Sulla vicenda è intervenuto il sindaco Mario Baccini con una lettera aperta rivolta ai cittadini e alle famiglie di Focene:
“Care cittadine e cari cittadini,
in queste settimane si sta discutendo molto della situazione dell’impianto sportivo di Focene e delle conseguenze derivanti dalla necessaria demolizione delle opere abusive presenti all’interno della struttura.
Per consentire lo svolgimento delle attività previste dalla legge e dare esecuzione ai provvedimenti relativi agli abusi accertati, ho disposto l’interdizione dell’area occupata dal Centro Sportivo di Focene, tramite apposita ordinanza sindacale. Un passaggio necessario per permettere agli uffici di intervenire nel rispetto delle norme vigenti.
In questa fase ritengo quindi doveroso rivolgermi direttamente a tutti voi, e in particolare alle famiglie e ai tanti ragazzi che frequentano l’impianto, per spiegare con chiarezza la situazione e il percorso che ci attende.
La demolizione delle opere abusive non è una scelta discrezionale dell’Amministrazione, ma un atto dovuto. Esiste infatti un’ordinanza di demolizione emessa nel 2023 che, ad oggi, non è mai stata eseguita. Inoltre, l’impianto insiste su un’area privata che sarà oggetto di una convenzione con il Comune, grazie alla quale saneremo una situazione irregolare che si trascina da troppo tempo.
Comprensibili le preoccupazioni di chi teme che questa fase possa penalizzare le attività sportive e i giovani di Focene. Tuttavia, è importante comprendere che mantenere lo stato attuale significherebbe perpetuare una condizione di precarietà e di incertezza, oltre a non garantire gli standard di sicurezza che i nostri ragazzi meritano.
Con la sottoscrizione della nuova convenzione, prevista prima della fine dell’estate, potranno partire i lavori per la realizzazione di un nuovo impianto sportivo, progettato secondo tutte le normative vigenti, sicuro, funzionale e adeguato alle esigenze della comunità.
Non solo. Questo intervento consentirà anche di realizzare opere attese da anni: un nuovo parcheggio, una piazza a servizio della comunità in prossimità della chiesa e della scuola e ulteriori interventi urbanistici indispensabili per migliorare la vivibilità del territorio.

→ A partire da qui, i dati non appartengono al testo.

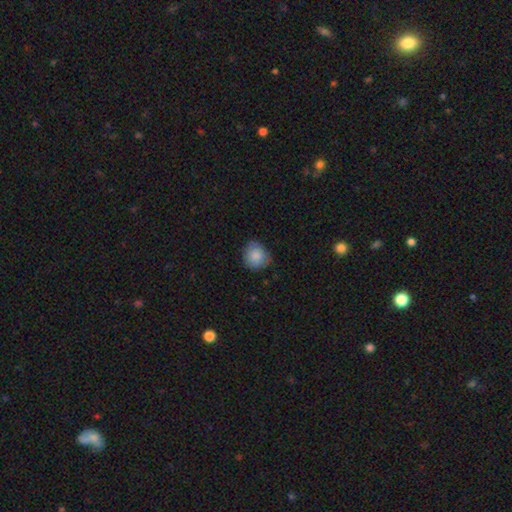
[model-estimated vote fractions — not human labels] Morphology: type=smooth (85%); roundness=round (79%); merging=none (74%).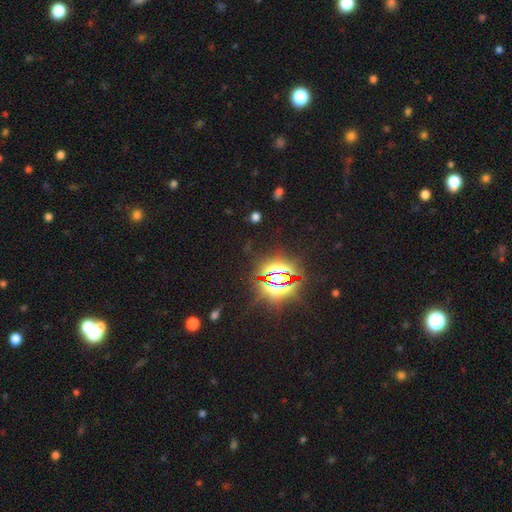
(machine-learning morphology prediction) Smooth or featured?
  - star or artifact: 81% *
  - smooth: 12%
  - featured or disk: 7%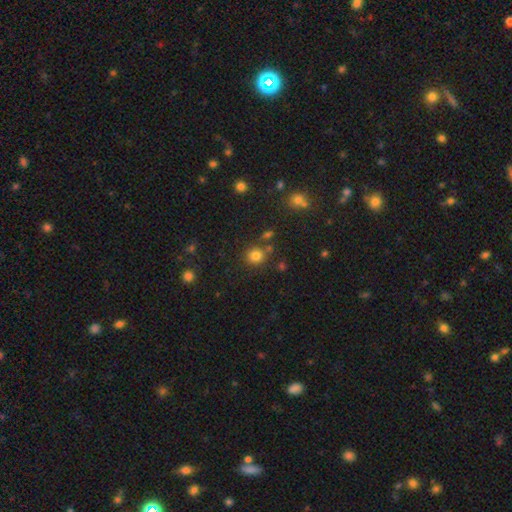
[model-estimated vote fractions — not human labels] A smooth galaxy with no disk features (79%) that is round (89%). Merging: none (78%).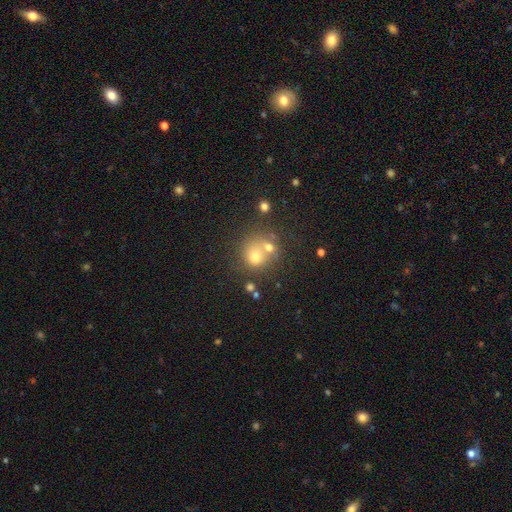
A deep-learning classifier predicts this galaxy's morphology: A smooth galaxy with no disk features (64%) that is round (83%).

Vote fractions:
- Smooth or featured? smooth: 64% / star or artifact: 18% / featured or disk: 18%
- How rounded? round: 83% / in between: 16% / cigar-shaped: 1%
- Merging? none: 45% / merger: 40% / minor disturbance: 10% / major disturbance: 5%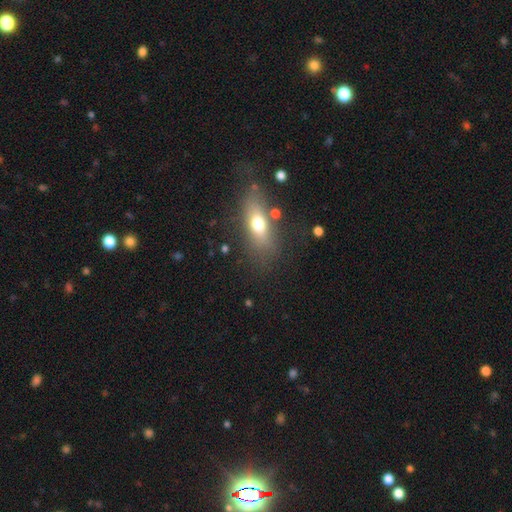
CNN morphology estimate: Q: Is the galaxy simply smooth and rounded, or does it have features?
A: smooth — 49%.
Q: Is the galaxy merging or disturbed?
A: none — 71%.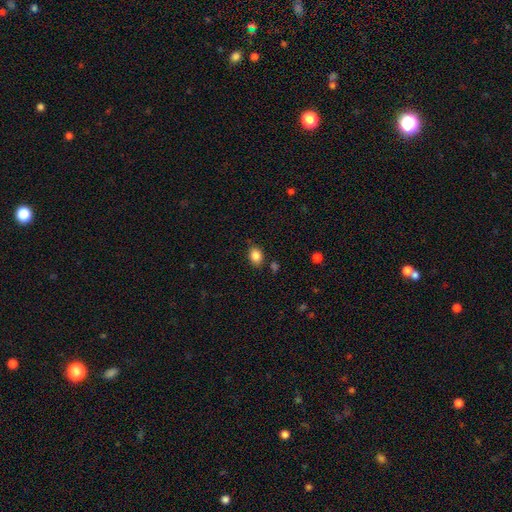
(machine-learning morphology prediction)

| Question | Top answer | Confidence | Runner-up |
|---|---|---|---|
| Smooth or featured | smooth | 86% | star or artifact (9%) |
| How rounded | in between | 68% | round (31%) |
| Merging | none | 81% | minor disturbance (13%) |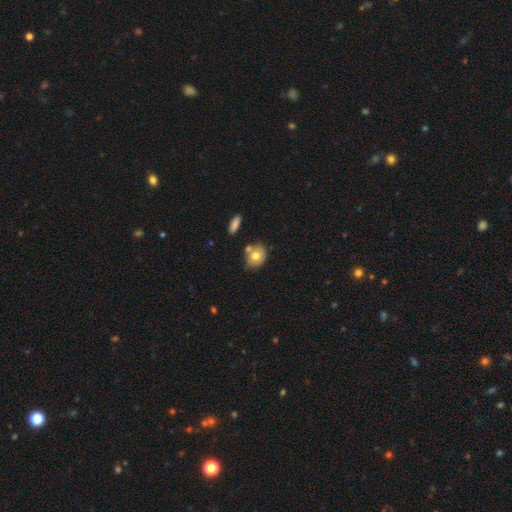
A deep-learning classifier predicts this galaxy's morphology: A smooth galaxy with no disk features (70%) that is round (51%). Merging: none (59%).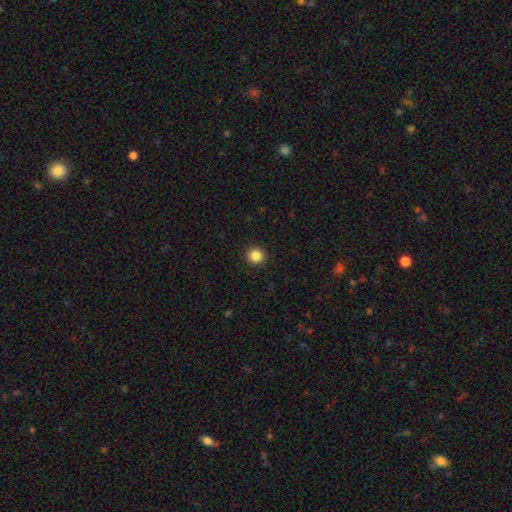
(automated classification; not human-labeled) smooth-or-featured: smooth: 87% | star or artifact: 10% | featured or disk: 3%
  how-rounded: round: 92% | in between: 7% | cigar-shaped: 1%
  merging: none: 93% | minor disturbance: 5% | major disturbance: 2% | merger: 1%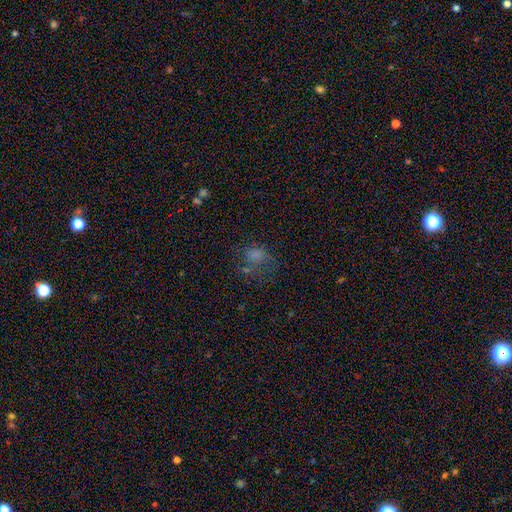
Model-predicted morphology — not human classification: smooth-or-featured: smooth: 66% | star or artifact: 22% | featured or disk: 13%
  how-rounded: round: 60% | in between: 39% | cigar-shaped: 1%
  merging: none: 47% | minor disturbance: 21% | major disturbance: 21% | merger: 11%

Nel frattempo, il Comune si impegnerà a tutelare le attività sportive e le associazioni coinvolte, favorendo l’utilizzo degli impianti presenti nelle aree limitrofe, affinché nessun ragazzo e nessuna famiglia vengano lasciati soli durante questa fase di transizione.
Oggi abbiamo l’opportunità di voltare pagina e di costruire qualcosa di migliore, sicuro e duraturo. È una scelta di responsabilità verso i nostri figli, verso le famiglie e verso il futuro di Focene.
Questo intervento si inserisce in una più ampia strategia di rilancio del territorio sulla quale sto lavorando con determinazione. Penso alla realizzazione del Lungomare Rossini, alla sistemazione della condotta di risalita per la depurazione delle acque, alla pista ciclabile che collegherà Focene e Fregene e alla riqualificazione di Mare Nostrum.
Chiedo a ciascuno di voi di guardare oltre le difficoltà del momento e di condividere una visione di futuro che permetta alla nostra comunità di crescere, migliorare e lasciarsi alle spalle situazioni che non possono più essere rinviate. Focene merita un futuro all’altezza delle sue potenzialità”.